● **WHAT YOU SHOULD DO**:
Can you reproduce the items word for word, from their very start through the line that contains "v(0, -11.7) *" (both ends included), but without the pictures?

● **DATA LISTING**:
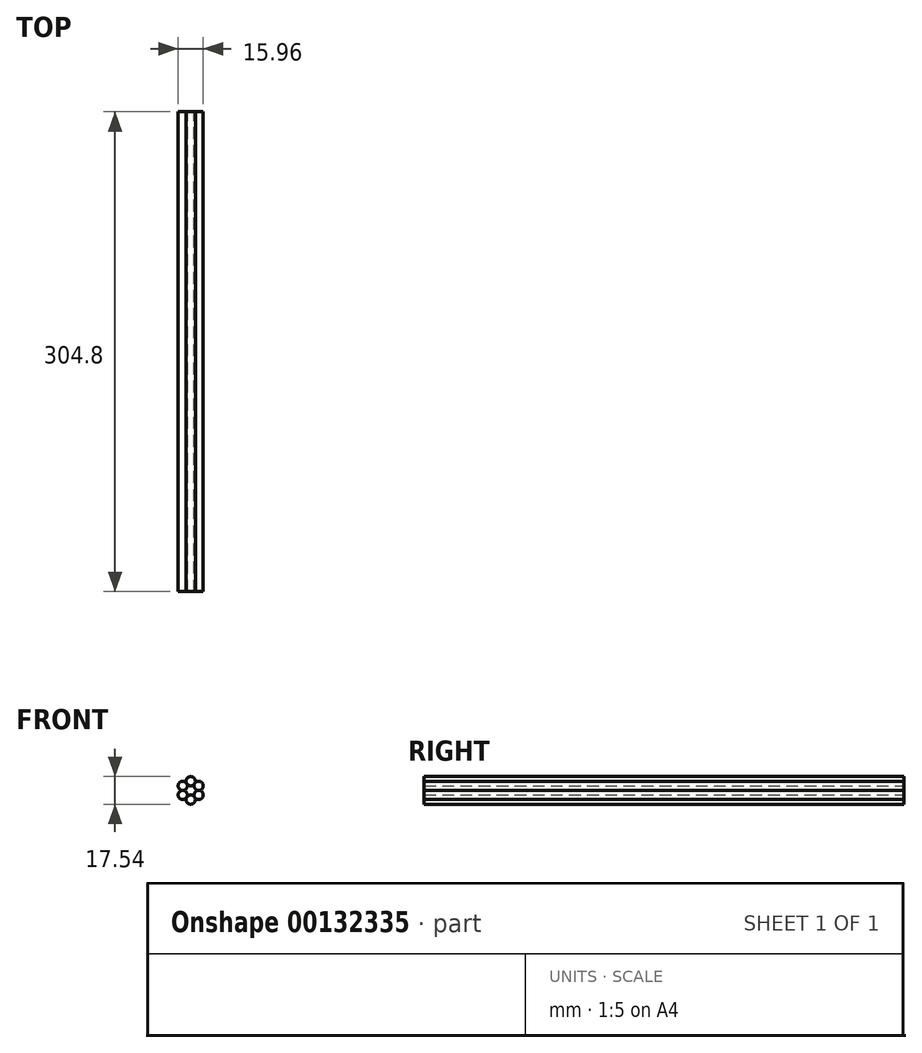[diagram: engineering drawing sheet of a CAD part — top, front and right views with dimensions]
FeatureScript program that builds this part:
annotation { "Feature Type Name" : "Feature", "Feature Type Description" : "" }
export const myFeature = defineFeature(function(context is Context, id is Id, definition is map)
    precondition{}
    {
        {
            var Q0;
            Q0=qCreatedBy(makeId("Front.planeOp"),FACE);
            var sketch = newSketch(context, id + "F0", { "sketchPlane" : qUnion([Q0])});
            skCircle(sketch, "E0", {"center": v(0, 0) * mm, "radius": 2.92 * mm});
            skCircle(sketch, "E1", {"center": v(-5.05, -2.93) * mm, "radius": 2.92 * mm});
            skCircle(sketch, "E2", {"center": v(-5.05, -8.77) * mm, "radius": 2.92 * mm});
            skCircle(sketch, "E3", {"center": v(0, -11.7) * mm, "radius": 2.92 * mm});
            skCircle(sketch, "E4", {"center": v(5.05, -8.77) * mm, "radius": 2.92 * mm});
            skCircle(sketch, "E5", {"center": v(5.05, -2.93) * mm, "radius": 2.92 * mm});
            skSolve(sketch);
        }
        {
            var Q0;
            {var subQ0=sQuery(id+"F0.wireOp",EDGE,"E0");var subQ1=makeQuery(id+"F0.imprint","INTERSECT",VERTEX,{"derivedFrom":[subQ0,sQuery(id+"F0.wireOp",EDGE,"E1")]});Q0=makeQuery(id+"F0.imprint","IMPRINT",FACE,{"disambiguationData":[TD([[makeQuery(id+"F0.imprint","IMPRINT",EDGE,{"disambiguationData":[TD([[subQ1,-1.0]])],"derivedFrom":subQ0}),1.0]])]});}
            var Q1;
            {var subQ0=sQuery(id+"F0.wireOp",EDGE,"E1");var subQ1=makeQuery(id+"F0.imprint","INTERSECT",VERTEX,{"derivedFrom":[sQuery(id+"F0.wireOp",EDGE,"E0"),subQ0]});Q1=makeQuery(id+"F0.imprint","IMPRINT",FACE,{"disambiguationData":[TD([[makeQuery(id+"F0.imprint","IMPRINT",EDGE,{"disambiguationData":[TD([[subQ1,-1.0]])],"derivedFrom":subQ0}),1.0]])]});}
            var Q2;
            {var subQ0=sQuery(id+"F0.wireOp",EDGE,"E2");var subQ1=makeQuery(id+"F0.imprint","INTERSECT",VERTEX,{"derivedFrom":[sQuery(id+"F0.wireOp",EDGE,"E1"),subQ0]});Q2=makeQuery(id+"F0.imprint","IMPRINT",FACE,{"disambiguationData":[TD([[makeQuery(id+"F0.imprint","IMPRINT",EDGE,{"disambiguationData":[TD([[subQ1,-1.0]])],"derivedFrom":subQ0}),1.0]])]});}
            var Q3;
            {var subQ0=sQuery(id+"F0.wireOp",EDGE,"E3");var subQ1=makeQuery(id+"F0.imprint","INTERSECT",VERTEX,{"derivedFrom":[sQuery(id+"F0.wireOp",EDGE,"E2"),subQ0]});Q3=makeQuery(id+"F0.imprint","IMPRINT",FACE,{"disambiguationData":[TD([[makeQuery(id+"F0.imprint","IMPRINT",EDGE,{"disambiguationData":[TD([[subQ1,1.0]])],"derivedFrom":subQ0}),1.0]])]});}
            var Q4;
            {var subQ0=sQuery(id+"F0.wireOp",EDGE,"E4");var subQ1=makeQuery(id+"F0.imprint","INTERSECT",VERTEX,{"derivedFrom":[sQuery(id+"F0.wireOp",EDGE,"E3"),subQ0]});Q4=makeQuery(id+"F0.imprint","IMPRINT",FACE,{"disambiguationData":[TD([[makeQuery(id+"F0.imprint","IMPRINT",EDGE,{"disambiguationData":[TD([[subQ1,1.0]])],"derivedFrom":subQ0}),1.0]])]});}
            var Q5;
            {var subQ0=sQuery(id+"F0.wireOp",EDGE,"E5");var subQ1=makeQuery(id+"F0.imprint","INTERSECT",VERTEX,{"derivedFrom":[sQuery(id+"F0.wireOp",EDGE,"E0"),subQ0]});Q5=makeQuery(id+"F0.imprint","IMPRINT",FACE,{"disambiguationData":[TD([[makeQuery(id+"F0.imprint","IMPRINT",EDGE,{"disambiguationData":[TD([[subQ1,-1.0]])],"derivedFrom":subQ0}),1.0]])]});}
            extrude(context, id + "F1", {"entities" : qUnion([Q0, Q1, Q2, Q3, Q4, Q5]), "depth" : 304.8 * mm});
        }
    });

● **ANSWER TO THE TASK**:
[diagram: engineering drawing sheet of a CAD part — top, front and right views with dimensions]
FeatureScript program that builds this part:
annotation { "Feature Type Name" : "Feature", "Feature Type Description" : "" }
export const myFeature = defineFeature(function(context is Context, id is Id, definition is map)
    precondition{}
    {
        {
            var Q0;
            Q0=qCreatedBy(makeId("Front.planeOp"),FACE);
            var sketch = newSketch(context, id + "F0", { "sketchPlane" : qUnion([Q0])});
            skCircle(sketch, "E0", {"center": v(0, 0) * mm, "radius": 2.92 * mm});
            skCircle(sketch, "E1", {"center": v(-5.05, -2.93) * mm, "radius": 2.92 * mm});
            skCircle(sketch, "E2", {"center": v(-5.05, -8.77) * mm, "radius": 2.92 * mm});
            skCircle(sketch, "E3", {"center": v(0, -11.7) * mm, "radius": 2.92 * mm});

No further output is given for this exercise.